> [Description of the task] Only the text of the records belongs in the answer, copied exactly and without pictures.

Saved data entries

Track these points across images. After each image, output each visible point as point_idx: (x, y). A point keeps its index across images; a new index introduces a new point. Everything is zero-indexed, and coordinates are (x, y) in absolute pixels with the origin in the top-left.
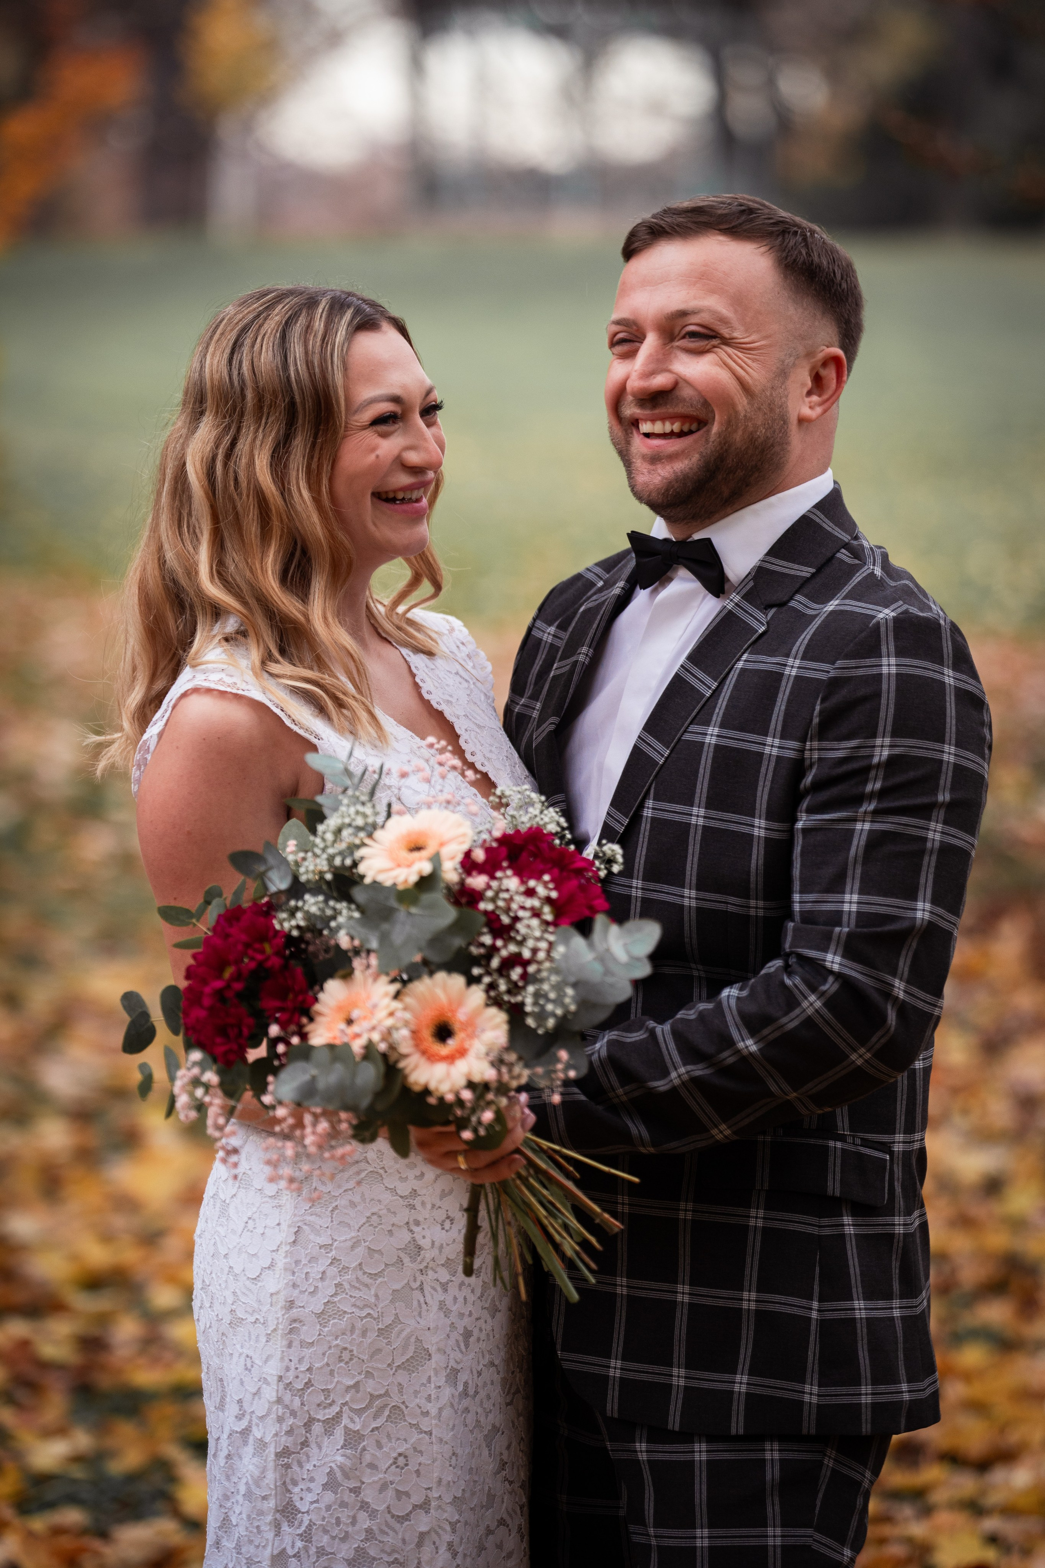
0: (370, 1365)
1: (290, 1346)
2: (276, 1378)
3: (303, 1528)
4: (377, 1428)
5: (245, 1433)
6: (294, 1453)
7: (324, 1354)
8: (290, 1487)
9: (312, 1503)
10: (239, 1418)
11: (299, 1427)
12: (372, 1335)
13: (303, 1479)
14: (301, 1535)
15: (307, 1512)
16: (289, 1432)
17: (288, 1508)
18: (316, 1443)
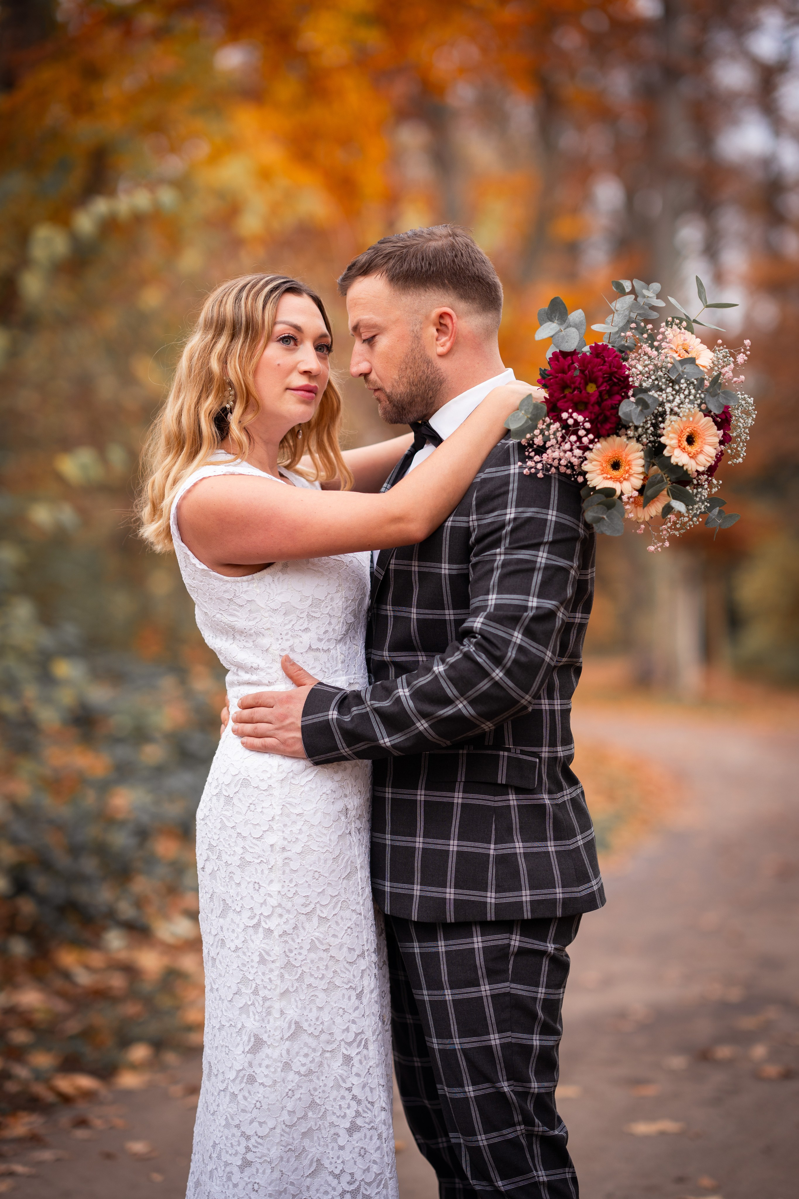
1: (284, 873)
2: (277, 892)
3: (298, 975)
5: (257, 926)
7: (304, 876)
8: (288, 954)
9: (302, 961)
10: (251, 918)
11: (291, 919)
12: (330, 862)
13: (296, 948)
14: (297, 979)
15: (300, 966)
16: (286, 922)
17: (288, 965)
18: (302, 927)
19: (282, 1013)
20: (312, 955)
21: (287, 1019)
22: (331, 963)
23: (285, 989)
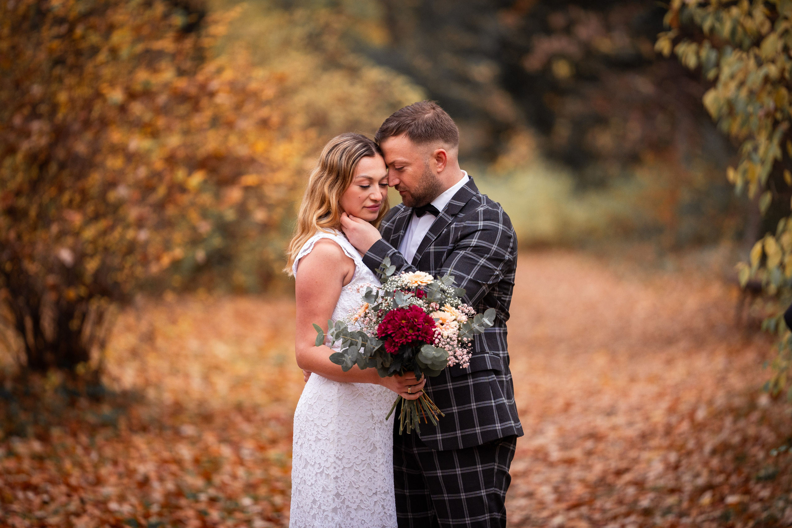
0: (361, 451)
1: (338, 446)
2: (334, 455)
4: (364, 470)
5: (321, 473)
6: (339, 478)
7: (348, 448)
8: (338, 488)
10: (319, 469)
12: (362, 442)
13: (342, 486)
14: (341, 502)
16: (338, 472)
17: (338, 495)
18: (346, 474)
19: (333, 519)
20: (350, 490)
21: (335, 522)
22: (359, 496)
23: (335, 506)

> [Your response]
Track these points across images. After each image, output each visible point as point_idx: (x, y). A point keeps its index across images; a new index introduces a new point. Everything is zero-indexed, and coordinates are (x, y) in absolute pixels with the origin in the top-left.
0: (370, 1365)
1: (290, 1346)
2: (276, 1378)
3: (303, 1528)
4: (377, 1428)
5: (245, 1433)
6: (294, 1453)
7: (324, 1354)
8: (290, 1487)
9: (312, 1503)
10: (239, 1418)
11: (299, 1427)
12: (372, 1335)
13: (303, 1479)
14: (301, 1535)
15: (307, 1512)
16: (289, 1432)
17: (288, 1508)
18: (316, 1443)
1: (284, 873)
2: (277, 892)
3: (298, 975)
5: (257, 926)
7: (304, 876)
8: (288, 954)
9: (302, 961)
10: (251, 918)
11: (291, 919)
12: (330, 862)
13: (296, 948)
14: (297, 979)
15: (300, 966)
16: (286, 922)
17: (288, 965)
18: (302, 927)
19: (282, 1013)
20: (312, 955)
21: (287, 1019)
22: (331, 963)
23: (285, 989)
0: (361, 451)
1: (338, 446)
2: (334, 455)
4: (364, 470)
5: (321, 473)
6: (339, 478)
7: (348, 448)
8: (338, 488)
10: (319, 469)
12: (362, 442)
13: (342, 486)
14: (341, 502)
16: (338, 472)
17: (338, 495)
18: (346, 474)
19: (333, 519)
20: (350, 490)
21: (335, 522)
22: (359, 496)
23: (335, 506)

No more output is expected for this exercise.